Assuming that you are using P = .05, you would want 1.96 SEm (standard error of the mean) in either direction.
Mean ± 1.96SEm
SEm = SD/√(n-1)
To calculate the limits within which the weight of the packets should lie, we need to use the concept of confidence intervals.
1. Determine the sample mean: In this case, the sample mean is given as 1.24 kg.
2. Determine the standard deviation of the population: In this case, the standard deviation of the population is given as 0.04 kg.
3. Determine the sample size: The sample size is 25 packets.
4. Determine the desired level of confidence: Let's assume a 95% confidence level, which is commonly used.

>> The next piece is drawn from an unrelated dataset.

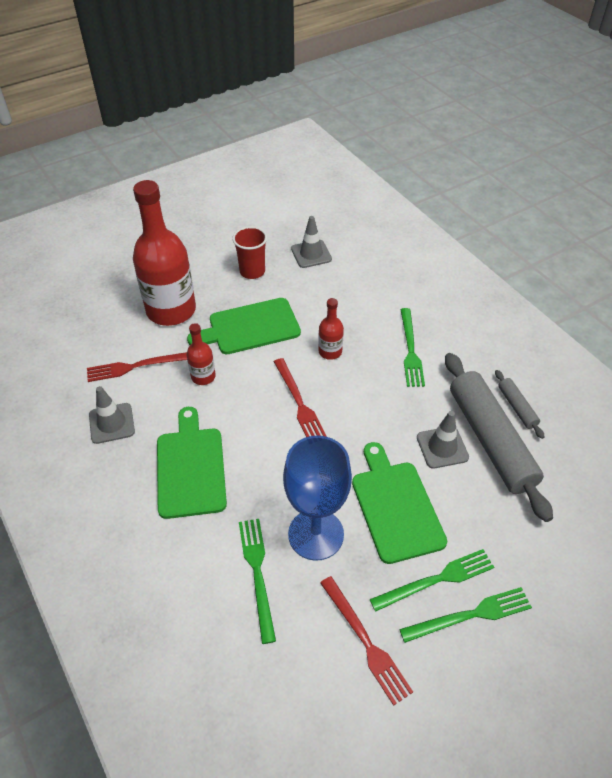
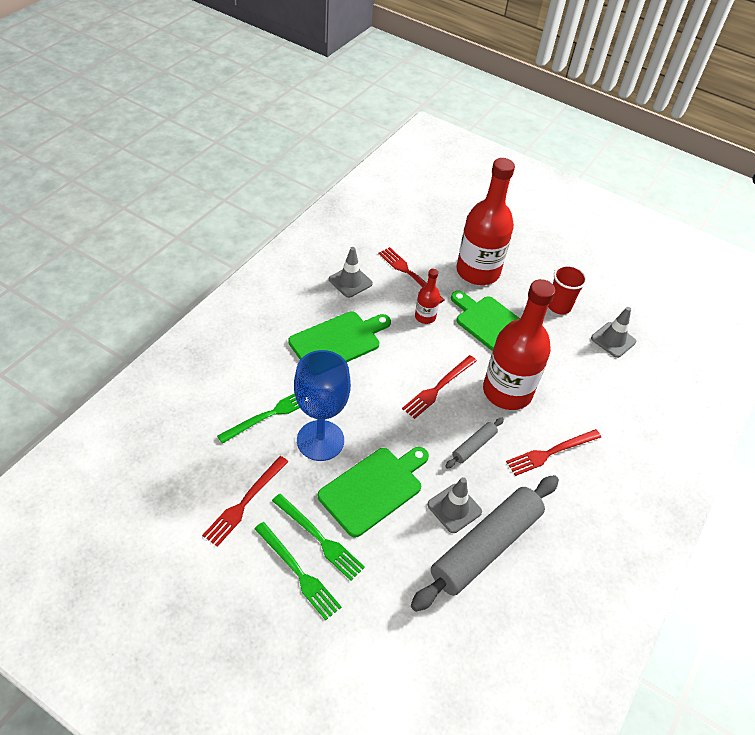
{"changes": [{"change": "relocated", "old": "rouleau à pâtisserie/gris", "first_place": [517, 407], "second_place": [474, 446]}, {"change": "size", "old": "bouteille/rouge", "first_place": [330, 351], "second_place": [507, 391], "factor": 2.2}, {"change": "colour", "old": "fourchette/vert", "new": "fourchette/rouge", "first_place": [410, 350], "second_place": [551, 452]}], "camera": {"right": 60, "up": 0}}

5. Find the standard error: The standard error is calculated by dividing the standard deviation of the population by the square root of the sample size. In this case, the standard error is 0.04 kg / sqrt(25) = 0.008 kg.
6. Determine the critical value: The critical value is based on the desired level of confidence and the sample size. For a 95% confidence level and a sample size of 25, the critical value is 2.064 (obtained from a t-distribution table).
7. Calculate the margin of error: The margin of error is determined by multiplying the standard error by the critical value. In this case, the margin of error is 0.008 kg * 2.064 = 0.0165 kg.
8. Calculate the lower and upper limits: The lower limit is obtained by subtracting the margin of error from the sample mean, and the upper limit is obtained by adding the margin of error to the sample mean. In this case, the lower limit is 1.24 kg - 0.0165 kg = 1.2235 kg, and the upper limit is 1.24 kg + 0.0165 kg = 1.2565 kg.
Therefore, assuming that the machine is not faulty, the weight of the packets should lie within the limits of 1.2235 kg and 1.2565 kg.